Antitermination by a small molecule

Riboswitches are mRNA leader regions that undergo structural rearrangements56 in response to changes in cellular ion concentrations57 or upon binding of a small molecule such as flavin mononucleotide, a purine, lysine, S-adenosyl-L-methionine and thiamin pyrophosphate (recently reviewed in REFS 35, 37, 58). These ligands bind to their RNA targets with high affinity and selectivity in the absence of accessory proteins5961. Riboswitches encode various regulatory elements: binding of an effector favours one structural configuration of the riboswitch over another, thereby altering expression of the downstream genes.
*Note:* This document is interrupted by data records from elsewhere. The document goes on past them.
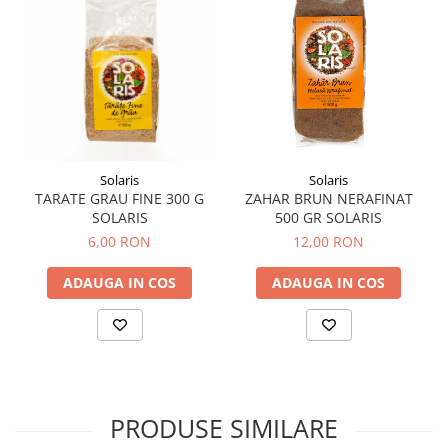
Hemoroizi
Imunitate
Imunostimulator
Indigestie
Infecții urinare
Infecții virale
Solaris
Solaris
TARATE GRAU FINE 300 G
ZAHAR BRUN NERAFINAT
Infertilitate femei
SOLARIS
500 GR SOLARIS
Infertilitate masculină
6,00 RON
12,00 RON
Inflamatii
ADAUGA IN COS
ADAUGA IN COS
Insomnie
Insuficiență cardiacă
Laringospasm
Leucoree
PRODUSE SIMILARE
Memorie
Most known riboswitches stabilize an ‘off’ state; however, the leader of the B. subtilis gene ydhL (which encodes an adenine efflux pump) folds into a very stable terminator structure that is disrupted upon binding to adenine62, leading to derepression of the gene. As the mechanism of switching is conceptually the same whether a terminator or an antiterminator is favoured, other riboswitches that activate expression are likely to exist.
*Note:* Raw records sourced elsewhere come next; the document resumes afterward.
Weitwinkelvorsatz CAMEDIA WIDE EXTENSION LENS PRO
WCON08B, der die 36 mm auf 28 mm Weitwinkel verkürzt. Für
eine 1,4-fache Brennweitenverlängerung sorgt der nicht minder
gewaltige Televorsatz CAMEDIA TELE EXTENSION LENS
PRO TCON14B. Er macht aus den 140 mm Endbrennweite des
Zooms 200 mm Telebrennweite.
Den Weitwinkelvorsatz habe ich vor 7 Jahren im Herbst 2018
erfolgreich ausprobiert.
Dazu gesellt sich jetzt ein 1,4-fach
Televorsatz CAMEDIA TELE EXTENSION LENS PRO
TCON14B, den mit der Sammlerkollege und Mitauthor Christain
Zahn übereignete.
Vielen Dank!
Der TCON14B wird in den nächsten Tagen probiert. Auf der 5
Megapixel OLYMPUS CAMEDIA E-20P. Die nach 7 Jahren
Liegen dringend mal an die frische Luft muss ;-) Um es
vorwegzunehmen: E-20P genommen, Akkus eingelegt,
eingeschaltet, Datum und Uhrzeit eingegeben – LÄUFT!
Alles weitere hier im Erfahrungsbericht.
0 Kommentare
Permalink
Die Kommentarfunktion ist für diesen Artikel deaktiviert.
Antitermination by translation

Transcription and translation are coupled in bacteria and archaea63,64, allowing for their coordinated regulation. Concurrent translation plays a key part in uninterrupted RNA synthesis27,65; if a message is not translated (for example, when a premature nonsense codon is inserted), it will be terminated by the action of Rho, unless the RNAP is modified by an antiterminator (see below). In one model, translating ribosomes occlude the nascent RNA, blocking the binding of Rho to the rut element. In another model, the ribosome competes with Rho for binding to NusG66. Contacts between Rho and NusG, which play a key part in Rho-mediated termination67,68, cannot be established if NusG forms a complex with the 30S ribosomal protein S10 (also known as NusE), as recently observed by NMR69. Interactions between NusG and S10 are thought to tether the trailing ribosome to the elongation complex to establish a functional connection between the two complexes69, which controls the rate of transcription in response to the cellular translational capacity70. Thus, a tethered ribosome may function as an antiterminator by preventing Rho binding to mRNA, inhibiting Rho-mediated RNA release by sequestering the Rho-interaction surface on NusG, and blocking formation of a terminator hairpin. The trailing ribosome may also push RNAP forward, inhibiting pausing and preventing transcription arrest70.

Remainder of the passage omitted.